Effect of a near-cathode sheath on heat transfer in high-pressure arc plasmas

Abstract

Numerical simulation of a high-pressure arc discharge has been performed with a self-consistent modelling of most of the components, including the electrodes, and the interactions between them. In particular, the arc column and the cathodic part of the discharge are simulated by means of a two-temperature hydrodynamic model and of a model of nonlinear surface heating, respectively. Simulation results are given for a free-burning arc in atmospheric-pressure argon in the range of arc currents from 10 to 200 A. It is found that the electric power deposited into the near-cathode layer is transported not only to the cathode but also to the arc column, an effect that cannot be described by the local thermodynamic equilibrium (LTE) model.
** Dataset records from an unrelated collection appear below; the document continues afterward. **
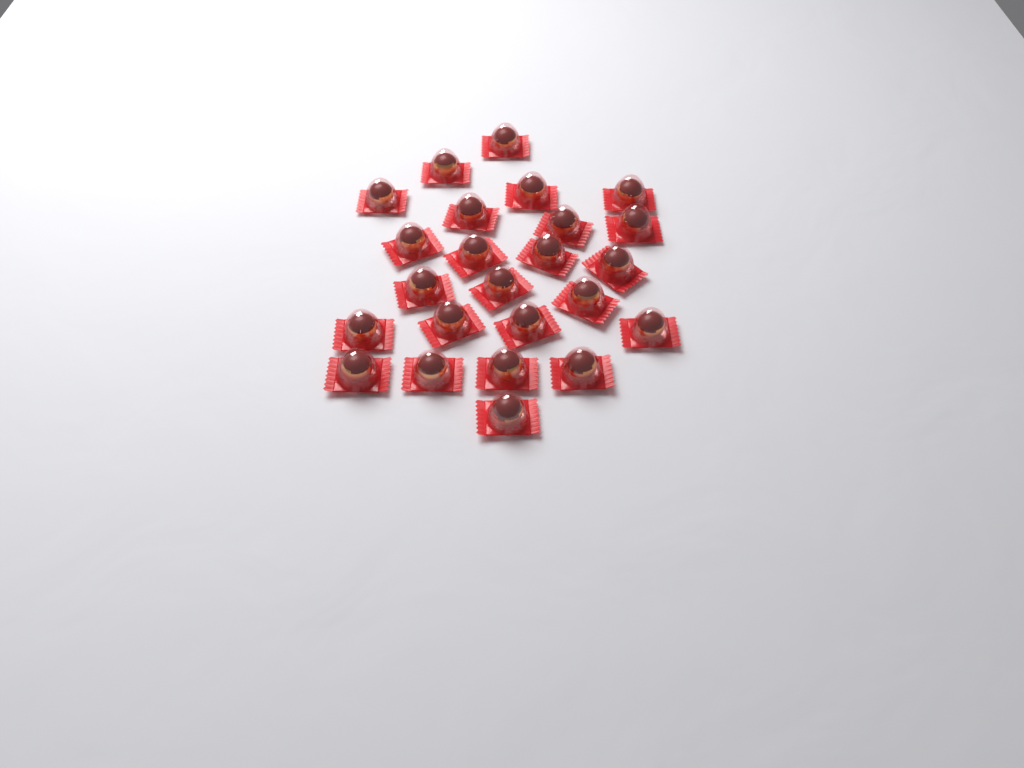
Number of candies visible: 24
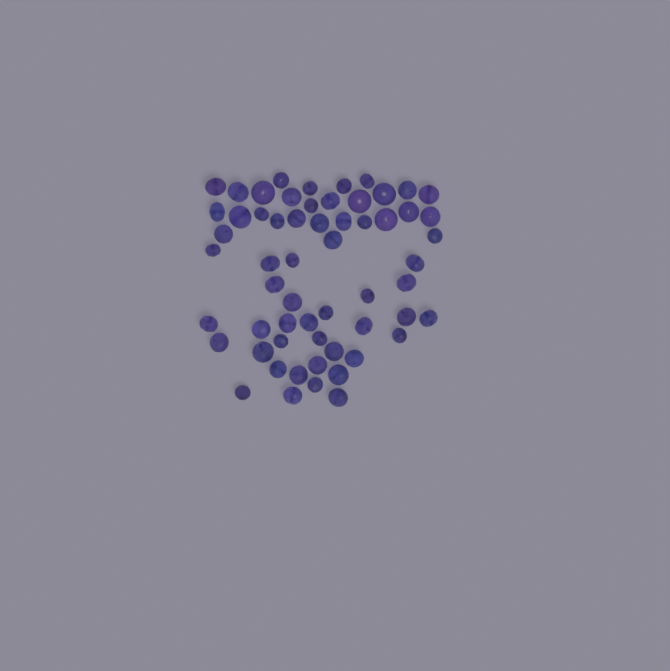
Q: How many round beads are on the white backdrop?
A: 11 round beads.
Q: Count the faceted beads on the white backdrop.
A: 48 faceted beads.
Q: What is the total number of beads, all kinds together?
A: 59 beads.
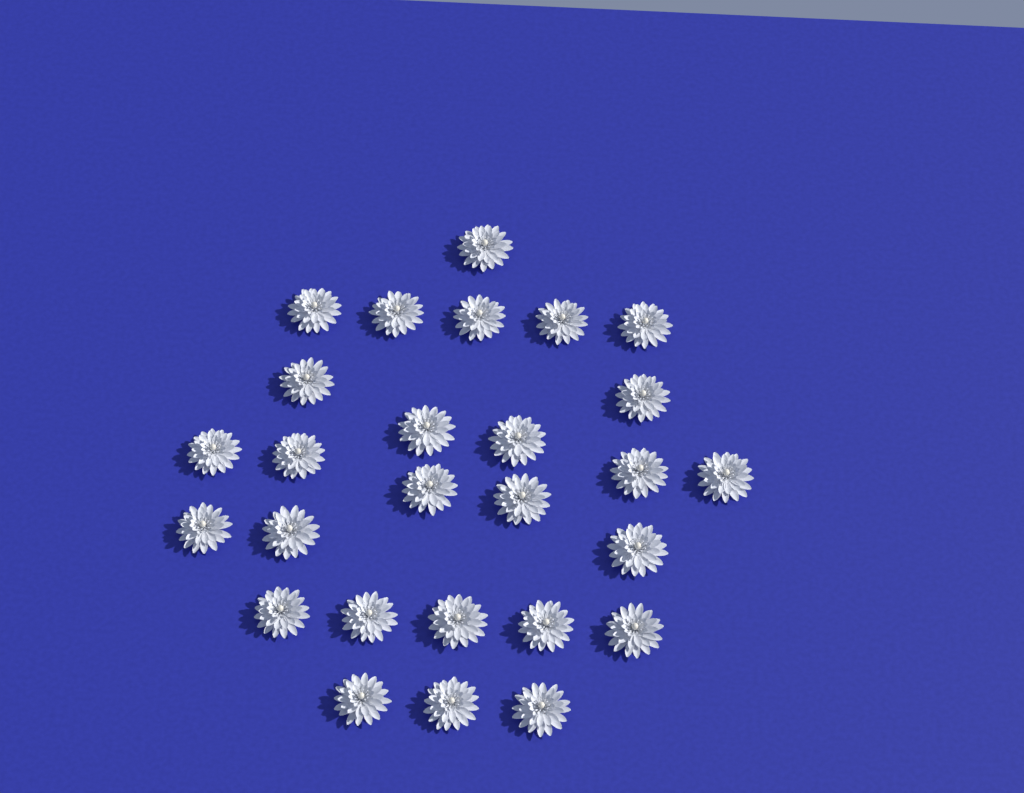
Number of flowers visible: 27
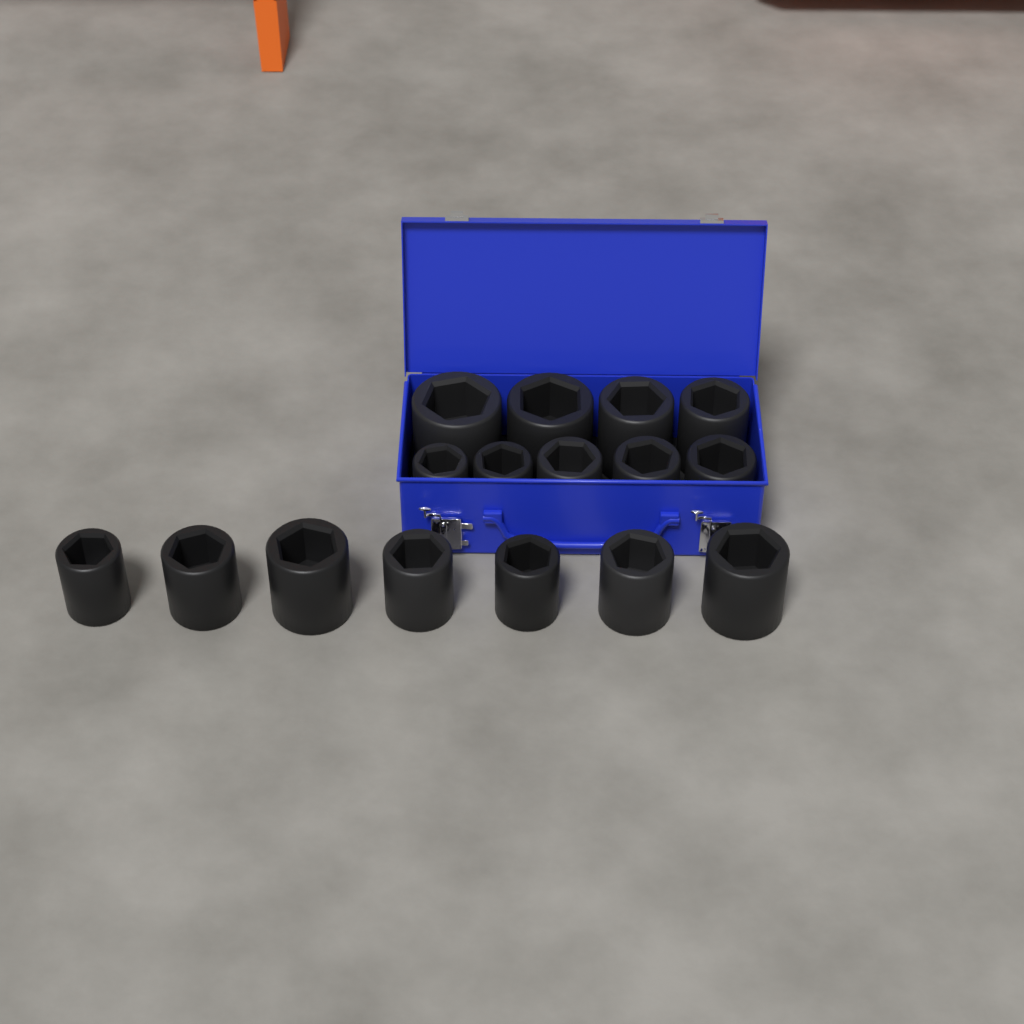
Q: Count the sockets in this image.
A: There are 16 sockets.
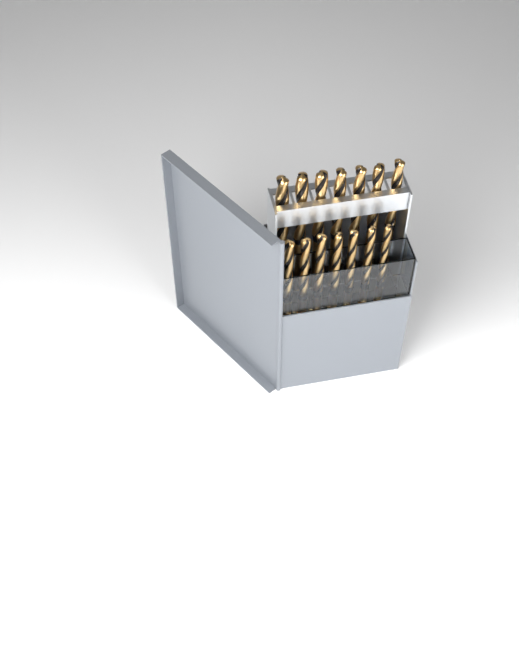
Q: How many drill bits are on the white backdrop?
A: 14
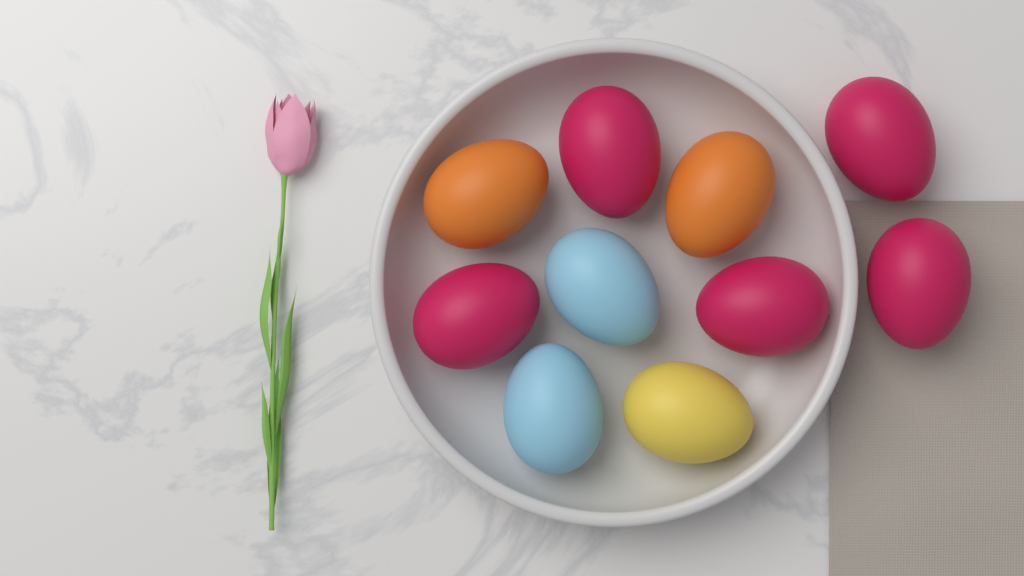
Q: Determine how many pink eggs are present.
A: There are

The electron enthalpy transport substantially exceeds the net contribution of thermal conduction by the electrons and heavy particles and is thus the dominating mechanism of energy transfer from the near-cathode layer to the arc column. The predicted gas temperatures along the arc axis in the arc column using the LTE model are much higher than the calculated electron and heavy-particle temperatures (∼1000–2000 K or higher) under the same operation conditions using the non-equilibrium model with the consideration of the near-cathode sheath for the cases studied in the present paper. Studies on the influences of the cathode shapes and metal vapour contaminations on the arc characteristics will be conducted in future work.